| |

Opinion: TV’s Mark Twain moment

Opinion: TV’s Mark Twain moment

Dominic Mills new

Mark Twain famously said that reports of his death were exaggerated after a New York newspaper claimed he was dead and if TV could speak, it might say the same after Google chairman Eric Schmidt described the medium as ‘already over’.

Talking to advertisers in New York last week, Schmidt used the fact that YouTube had hit the 1 billion unique users a month mark to fire a shot at TV.

Well, yes, we all know YouTube is huge and bulking up continuously. And no doubt Google’s plans to add more professional content from established content makers will accelerate the trend.

But what’s really going on here is the start of a land grab for more advertising revenue. It won’t be long before we will hear Google say that because ‘YouTube commands X per cent of viewing time it should get X per cent of ad revenue’. We’re now hearing this almost weekly with mobile.

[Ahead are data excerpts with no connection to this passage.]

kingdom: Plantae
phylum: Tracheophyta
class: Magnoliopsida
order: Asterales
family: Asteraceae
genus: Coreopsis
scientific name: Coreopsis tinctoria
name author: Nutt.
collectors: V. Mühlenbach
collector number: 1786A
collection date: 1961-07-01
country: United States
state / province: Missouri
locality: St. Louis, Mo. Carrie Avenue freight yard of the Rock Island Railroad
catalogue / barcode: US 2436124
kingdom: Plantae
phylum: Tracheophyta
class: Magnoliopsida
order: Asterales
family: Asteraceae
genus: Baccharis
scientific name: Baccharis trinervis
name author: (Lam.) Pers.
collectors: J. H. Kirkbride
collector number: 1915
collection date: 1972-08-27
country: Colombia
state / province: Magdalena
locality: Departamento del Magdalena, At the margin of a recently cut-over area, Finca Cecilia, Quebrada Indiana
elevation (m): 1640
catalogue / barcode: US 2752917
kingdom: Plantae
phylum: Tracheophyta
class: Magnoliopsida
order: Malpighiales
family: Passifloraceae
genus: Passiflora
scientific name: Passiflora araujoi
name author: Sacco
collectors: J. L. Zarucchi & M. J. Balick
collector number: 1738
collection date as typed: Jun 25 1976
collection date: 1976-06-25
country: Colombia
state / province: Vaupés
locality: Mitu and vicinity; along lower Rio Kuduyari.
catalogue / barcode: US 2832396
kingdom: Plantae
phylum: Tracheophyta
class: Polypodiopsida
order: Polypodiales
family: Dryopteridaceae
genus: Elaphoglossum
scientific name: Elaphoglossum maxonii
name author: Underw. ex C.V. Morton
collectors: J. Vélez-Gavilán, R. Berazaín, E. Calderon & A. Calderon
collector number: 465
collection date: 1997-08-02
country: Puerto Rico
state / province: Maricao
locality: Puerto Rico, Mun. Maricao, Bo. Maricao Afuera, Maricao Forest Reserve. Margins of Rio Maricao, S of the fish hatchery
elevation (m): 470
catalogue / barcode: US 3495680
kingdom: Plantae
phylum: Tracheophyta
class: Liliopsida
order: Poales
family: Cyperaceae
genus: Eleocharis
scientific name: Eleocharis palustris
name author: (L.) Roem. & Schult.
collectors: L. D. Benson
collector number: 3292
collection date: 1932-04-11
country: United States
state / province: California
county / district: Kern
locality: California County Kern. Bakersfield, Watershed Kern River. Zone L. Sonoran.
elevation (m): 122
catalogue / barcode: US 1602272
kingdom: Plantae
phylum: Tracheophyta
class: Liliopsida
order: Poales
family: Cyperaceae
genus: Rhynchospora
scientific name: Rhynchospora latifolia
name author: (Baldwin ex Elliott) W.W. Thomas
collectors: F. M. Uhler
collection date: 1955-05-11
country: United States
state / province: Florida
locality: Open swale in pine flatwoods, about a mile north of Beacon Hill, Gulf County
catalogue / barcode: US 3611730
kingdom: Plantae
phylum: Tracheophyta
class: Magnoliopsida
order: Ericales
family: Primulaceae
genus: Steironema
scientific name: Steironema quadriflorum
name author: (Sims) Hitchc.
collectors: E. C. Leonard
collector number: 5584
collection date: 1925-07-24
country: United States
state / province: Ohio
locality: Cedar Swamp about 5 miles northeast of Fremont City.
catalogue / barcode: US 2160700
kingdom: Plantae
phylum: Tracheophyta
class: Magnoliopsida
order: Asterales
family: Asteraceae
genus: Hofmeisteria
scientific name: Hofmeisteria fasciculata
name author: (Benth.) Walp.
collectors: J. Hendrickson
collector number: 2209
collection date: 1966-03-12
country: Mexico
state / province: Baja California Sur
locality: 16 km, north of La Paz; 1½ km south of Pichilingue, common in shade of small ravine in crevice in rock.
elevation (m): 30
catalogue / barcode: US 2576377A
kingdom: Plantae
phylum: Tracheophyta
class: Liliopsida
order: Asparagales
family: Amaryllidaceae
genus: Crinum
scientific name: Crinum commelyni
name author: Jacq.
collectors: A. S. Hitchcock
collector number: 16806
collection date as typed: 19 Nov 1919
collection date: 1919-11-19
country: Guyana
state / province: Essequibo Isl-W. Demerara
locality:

I wish people would stop this simplistic nonsense. The sense of entitlement grates.

Life, and certainly ad budgets, don’t work like this for YouTube, mobile or other media. It reminds me of that piece of graffiti: ‘eat shit – a million flies can’t be wrong.’

There’s a lot more to allocating ad budgets than just eyeballs – impact, engagement, response and so on. Before any medium can increase its share of ad revenue it has to prove itself. And that’s what YouTube – and mobile – have to do before things change.

Taken from this week’s article on Newsline by weekly columnist Dominic Mills – Epic fail by the PepsiCo numpties.

Nigel Jacklin, MD, Think Media Consultancy, on 30 May 2015
“We ran our first Future of Media Project in 2005 partly in response to people like Bill Gates saying 'in 10 years time newspapers/TV will be dead.' My perception is that the death rate has been higher amongst those who made these pronunciations than amongst the media they expected to be dead by now. As you say...it's a sales pitch...some people buy from liars, others avoid them.”